▸ Supplied passage
★ ★ ★ ★

As I was cycling along a quiet road, the sound of a vehicle close behind alerted me to danger. I glanced over my shoulder to see a white Transit van coming straight at me. Some split-second instinct made me veer to the gutter, but I still got side-swiped off my bicycle, narrowly escaping being crushed under the wheels.

Splayed on the pavement, cut, bruised and my heart pounding, I watched as the van sped off. 'Tatchell, you communist p**f!' a man shouted out the window.

Over the previous few months I'd been spat at, kicked, had dogs set on me and been attacked with cricket and baseball bats. I was terrified every time I stepped out of my flat. That incident was much worse — I knew I could have been killed. But as I picked myself up, I thought: 'I'm not going to let them beat me.'

It was 1983 and I was Labour's parliamentary candidate for Bermondsey, a deprived inner-city area of south London. Forty years have passed, almost to the day, since that infamous by-election on February 24 — but it is still regarded as the dirtiest, most violent and homophobic election since 1945.

Today, I am well known as a campaigner for human rights, but in the early 1980s, I was just a Labour Party activist with a day job in a centre for the homeless.

★ ★ ★ ★

▸ Input data
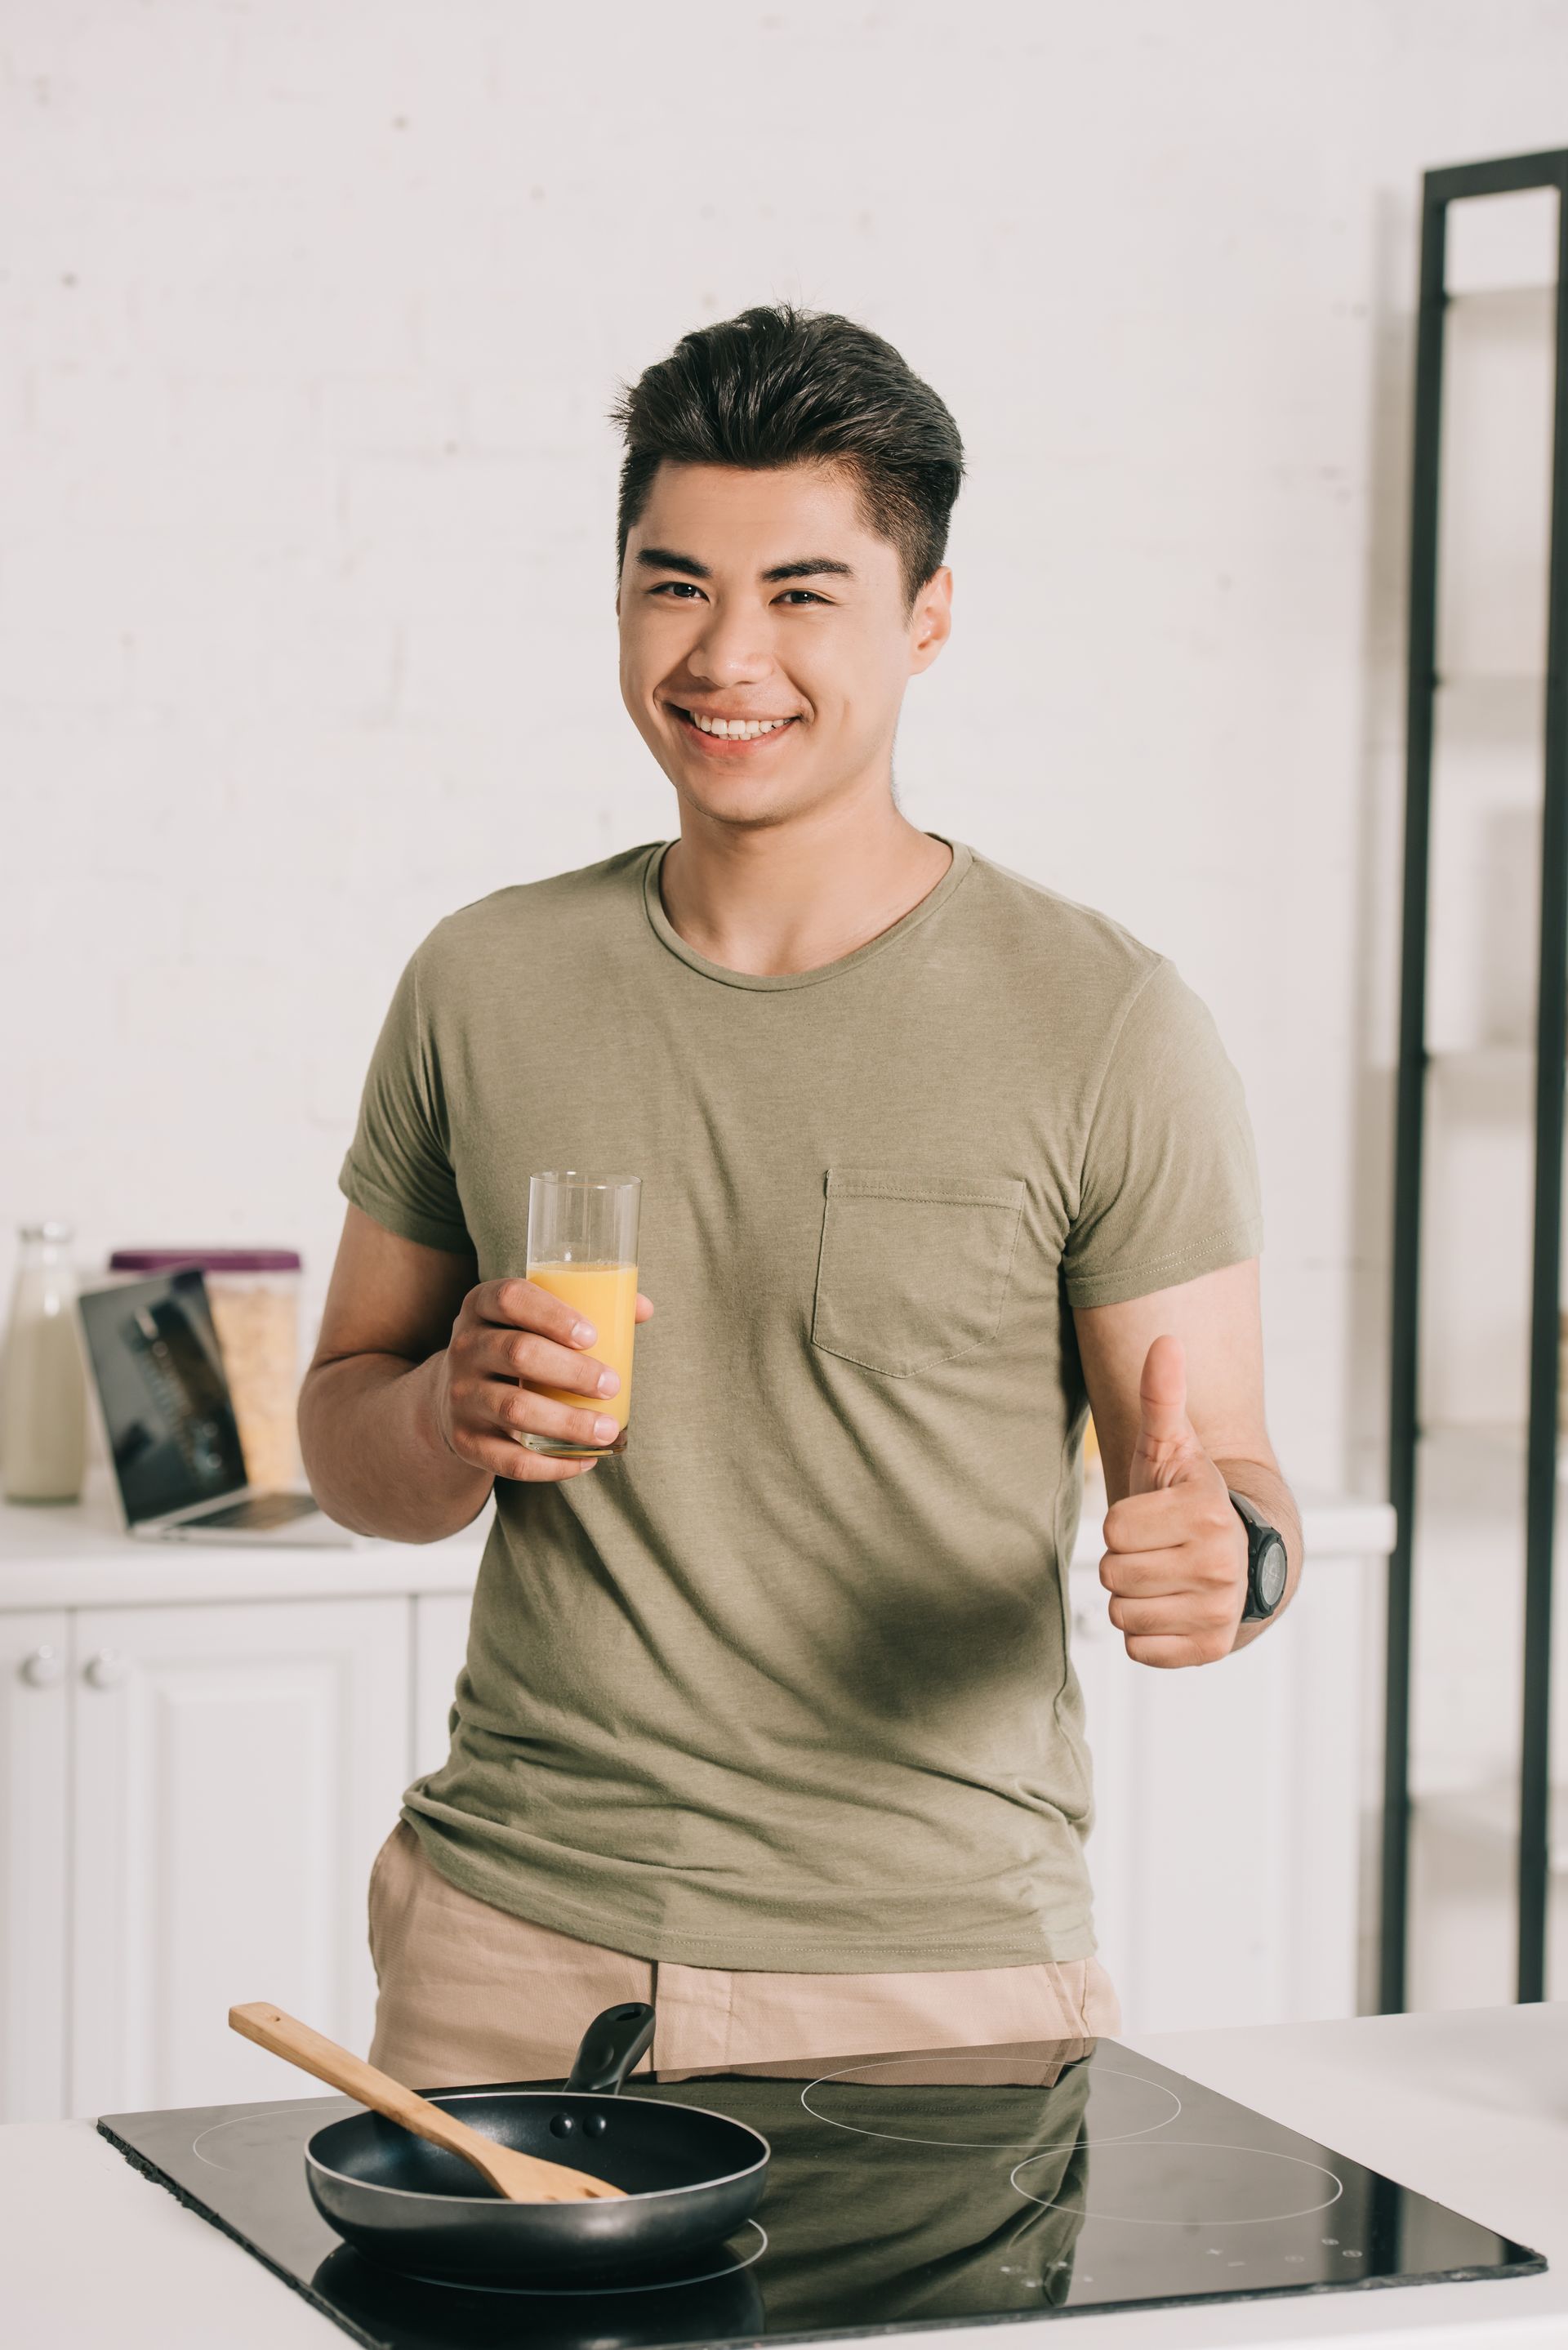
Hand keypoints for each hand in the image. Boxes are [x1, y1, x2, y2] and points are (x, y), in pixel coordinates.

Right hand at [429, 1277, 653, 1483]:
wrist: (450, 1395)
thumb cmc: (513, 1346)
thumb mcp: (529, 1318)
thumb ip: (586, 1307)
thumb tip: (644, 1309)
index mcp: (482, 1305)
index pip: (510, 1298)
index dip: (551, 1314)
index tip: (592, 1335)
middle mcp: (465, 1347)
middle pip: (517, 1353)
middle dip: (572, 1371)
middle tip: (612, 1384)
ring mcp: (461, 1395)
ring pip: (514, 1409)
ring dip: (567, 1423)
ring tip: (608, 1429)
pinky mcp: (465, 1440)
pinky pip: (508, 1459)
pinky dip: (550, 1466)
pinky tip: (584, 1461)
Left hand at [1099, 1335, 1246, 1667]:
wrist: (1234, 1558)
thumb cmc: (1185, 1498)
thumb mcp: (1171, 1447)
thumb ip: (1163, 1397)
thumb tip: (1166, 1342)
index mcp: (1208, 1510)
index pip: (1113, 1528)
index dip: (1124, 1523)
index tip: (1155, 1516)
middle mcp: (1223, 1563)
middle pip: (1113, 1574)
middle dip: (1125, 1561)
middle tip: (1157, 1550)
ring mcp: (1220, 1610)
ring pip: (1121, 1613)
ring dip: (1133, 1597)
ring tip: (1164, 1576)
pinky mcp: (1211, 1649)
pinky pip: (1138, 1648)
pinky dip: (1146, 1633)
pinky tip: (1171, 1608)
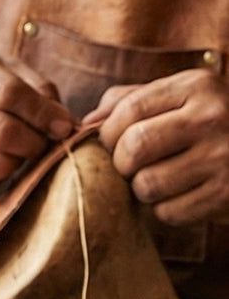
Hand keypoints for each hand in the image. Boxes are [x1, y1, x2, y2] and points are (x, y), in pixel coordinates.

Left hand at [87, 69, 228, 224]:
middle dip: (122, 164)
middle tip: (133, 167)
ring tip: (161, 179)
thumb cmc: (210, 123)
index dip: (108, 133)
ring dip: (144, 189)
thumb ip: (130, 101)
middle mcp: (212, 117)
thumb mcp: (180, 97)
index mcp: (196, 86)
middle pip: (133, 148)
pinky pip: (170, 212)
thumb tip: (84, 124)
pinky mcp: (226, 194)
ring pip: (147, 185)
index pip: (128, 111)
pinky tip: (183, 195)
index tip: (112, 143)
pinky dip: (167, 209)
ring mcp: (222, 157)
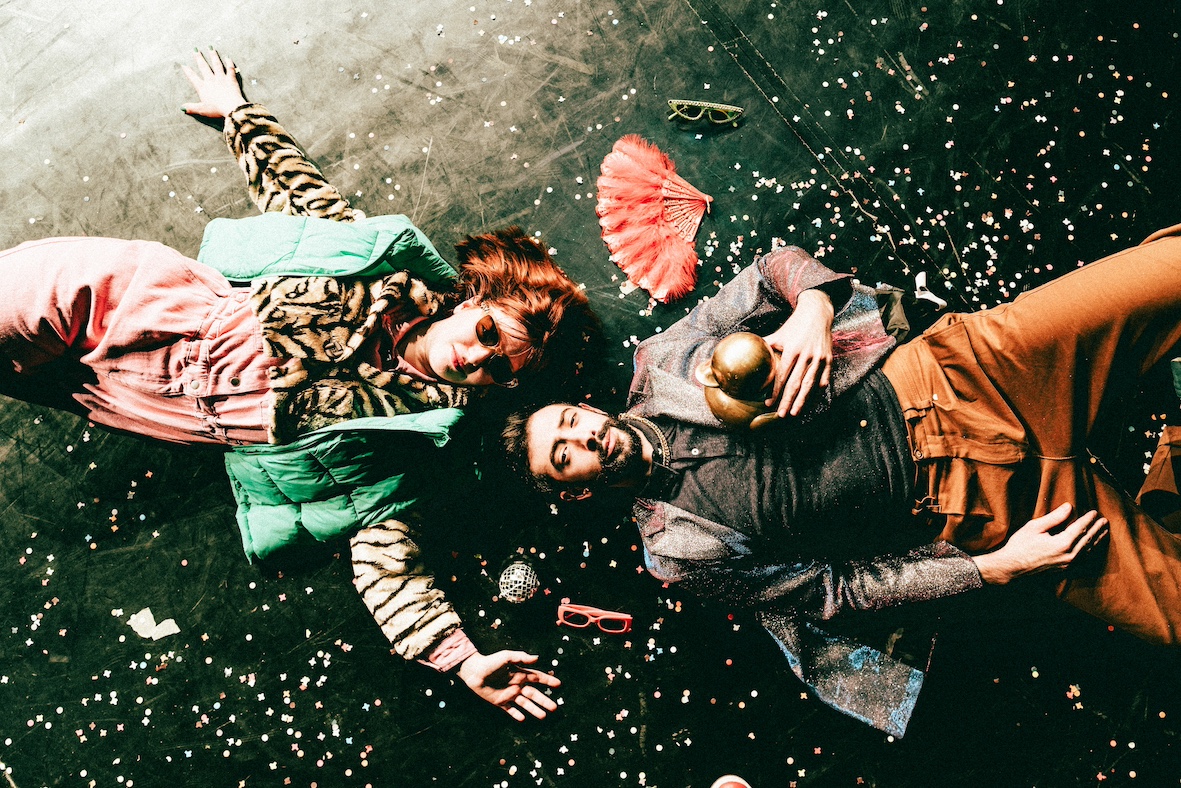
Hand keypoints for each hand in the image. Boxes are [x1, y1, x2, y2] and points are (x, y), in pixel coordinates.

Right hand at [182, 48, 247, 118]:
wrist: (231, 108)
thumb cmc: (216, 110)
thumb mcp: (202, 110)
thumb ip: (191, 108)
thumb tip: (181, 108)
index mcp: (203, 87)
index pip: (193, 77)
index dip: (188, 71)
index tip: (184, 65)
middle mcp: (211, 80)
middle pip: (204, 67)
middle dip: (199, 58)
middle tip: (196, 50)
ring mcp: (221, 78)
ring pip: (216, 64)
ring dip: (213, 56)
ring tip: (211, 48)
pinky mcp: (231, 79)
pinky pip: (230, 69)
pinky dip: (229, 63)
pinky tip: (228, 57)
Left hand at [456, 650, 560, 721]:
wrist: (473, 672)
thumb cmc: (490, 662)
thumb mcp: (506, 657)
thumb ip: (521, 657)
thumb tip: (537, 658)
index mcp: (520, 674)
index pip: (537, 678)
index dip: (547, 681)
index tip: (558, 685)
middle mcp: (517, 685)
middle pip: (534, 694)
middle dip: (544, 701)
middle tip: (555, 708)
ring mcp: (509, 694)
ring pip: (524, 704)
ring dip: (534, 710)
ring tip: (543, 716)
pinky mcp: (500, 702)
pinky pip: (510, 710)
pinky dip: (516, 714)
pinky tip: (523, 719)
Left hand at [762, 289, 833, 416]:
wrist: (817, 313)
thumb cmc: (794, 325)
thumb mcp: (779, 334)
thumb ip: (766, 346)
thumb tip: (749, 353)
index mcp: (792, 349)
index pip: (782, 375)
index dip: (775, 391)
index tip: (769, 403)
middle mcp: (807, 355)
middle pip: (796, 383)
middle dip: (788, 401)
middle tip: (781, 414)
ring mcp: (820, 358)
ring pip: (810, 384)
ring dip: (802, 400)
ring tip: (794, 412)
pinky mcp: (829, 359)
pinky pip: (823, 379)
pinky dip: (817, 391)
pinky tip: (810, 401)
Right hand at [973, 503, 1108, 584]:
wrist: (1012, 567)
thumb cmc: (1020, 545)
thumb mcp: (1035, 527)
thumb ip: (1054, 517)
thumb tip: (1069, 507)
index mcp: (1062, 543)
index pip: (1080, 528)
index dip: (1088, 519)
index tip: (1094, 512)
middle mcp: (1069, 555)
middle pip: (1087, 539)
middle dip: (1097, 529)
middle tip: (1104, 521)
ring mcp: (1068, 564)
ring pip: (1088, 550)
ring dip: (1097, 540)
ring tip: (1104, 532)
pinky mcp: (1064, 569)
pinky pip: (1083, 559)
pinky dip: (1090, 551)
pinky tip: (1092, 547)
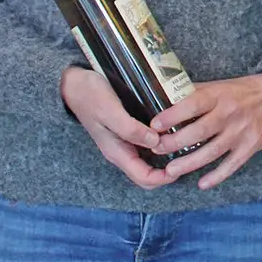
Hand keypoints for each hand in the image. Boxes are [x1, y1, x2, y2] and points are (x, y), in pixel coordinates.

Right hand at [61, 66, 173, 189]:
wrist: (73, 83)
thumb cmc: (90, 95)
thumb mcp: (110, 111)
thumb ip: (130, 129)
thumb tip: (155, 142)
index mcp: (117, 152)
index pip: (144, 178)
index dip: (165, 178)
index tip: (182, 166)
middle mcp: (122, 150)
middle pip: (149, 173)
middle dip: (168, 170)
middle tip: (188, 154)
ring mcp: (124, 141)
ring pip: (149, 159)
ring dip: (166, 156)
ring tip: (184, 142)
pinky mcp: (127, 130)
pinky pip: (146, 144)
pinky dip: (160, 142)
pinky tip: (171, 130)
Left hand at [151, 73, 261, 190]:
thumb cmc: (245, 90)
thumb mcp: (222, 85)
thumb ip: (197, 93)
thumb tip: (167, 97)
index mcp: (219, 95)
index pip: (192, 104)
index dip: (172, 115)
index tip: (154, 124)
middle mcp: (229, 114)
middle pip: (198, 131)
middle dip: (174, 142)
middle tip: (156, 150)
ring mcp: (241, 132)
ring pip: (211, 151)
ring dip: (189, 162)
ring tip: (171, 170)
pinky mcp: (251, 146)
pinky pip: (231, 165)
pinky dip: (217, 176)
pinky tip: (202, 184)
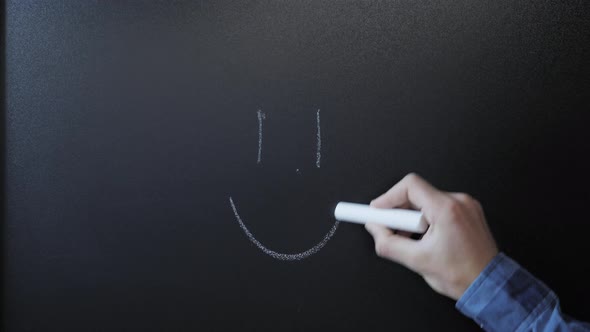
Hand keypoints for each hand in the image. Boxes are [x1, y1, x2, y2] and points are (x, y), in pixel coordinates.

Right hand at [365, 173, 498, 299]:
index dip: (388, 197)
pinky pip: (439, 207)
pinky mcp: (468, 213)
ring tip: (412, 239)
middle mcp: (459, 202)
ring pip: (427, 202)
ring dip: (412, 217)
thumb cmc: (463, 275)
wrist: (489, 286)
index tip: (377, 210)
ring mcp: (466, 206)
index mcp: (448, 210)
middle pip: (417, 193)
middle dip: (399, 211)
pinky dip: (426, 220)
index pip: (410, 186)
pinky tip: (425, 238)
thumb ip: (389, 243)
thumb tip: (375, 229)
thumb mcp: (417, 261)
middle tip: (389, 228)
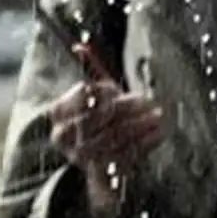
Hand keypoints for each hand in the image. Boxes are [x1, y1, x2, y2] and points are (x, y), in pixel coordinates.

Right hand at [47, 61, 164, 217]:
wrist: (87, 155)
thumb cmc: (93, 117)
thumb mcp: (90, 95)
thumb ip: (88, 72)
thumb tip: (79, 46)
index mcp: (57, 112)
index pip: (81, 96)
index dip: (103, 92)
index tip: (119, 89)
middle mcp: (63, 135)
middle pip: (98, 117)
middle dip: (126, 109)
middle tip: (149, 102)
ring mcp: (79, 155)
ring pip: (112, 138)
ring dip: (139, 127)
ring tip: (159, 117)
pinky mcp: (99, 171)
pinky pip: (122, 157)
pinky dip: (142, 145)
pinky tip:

★ ★ ★ ★

▸ Problems to work on
(1) Answer these questions from the Bermondsey by-election account:
(a) What kind of vehicle side-swiped the narrator?
(b) On what date was the by-election held?
(c) Where did the narrator have a day job in the early 1980s?
(2) Decide whether each statement agrees with the Bermondsey by-election account, and answer yes or no, quoting the words that settle it:
(a) The van stopped after knocking the narrator down.
(b) The narrator had earlier been attacked with cricket bats.
(c) Bermondsey is in north London.
(3) Rewrite the Bermondsey by-election account between "It was 1983" and "for the homeless.", inclusive, changing "deprived" to "struggling".

▸ Answer list
(1)
(a) A white Transit van.
(b) February 24, 1983.
(c) A centre for the homeless.

(2)
(a) No: "I watched as the van sped off."
(b) Yes: "been attacked with cricket and baseball bats."
(c) No: "a deprived inner-city area of south London."

(3)
It was 1983 and I was Labour's parliamentary candidate for Bermondsey, a struggling inner-city area of south London. Forty years have passed, almost to the day, since that infamous by-election on February 24 — but it is still regarded as the dirtiest, most violent and homophobic election since 1945.

Today, I am well known as a campaigner for human rights, but in the early 1980s, I was just a Labour Party activist with a day job in a centre for the homeless.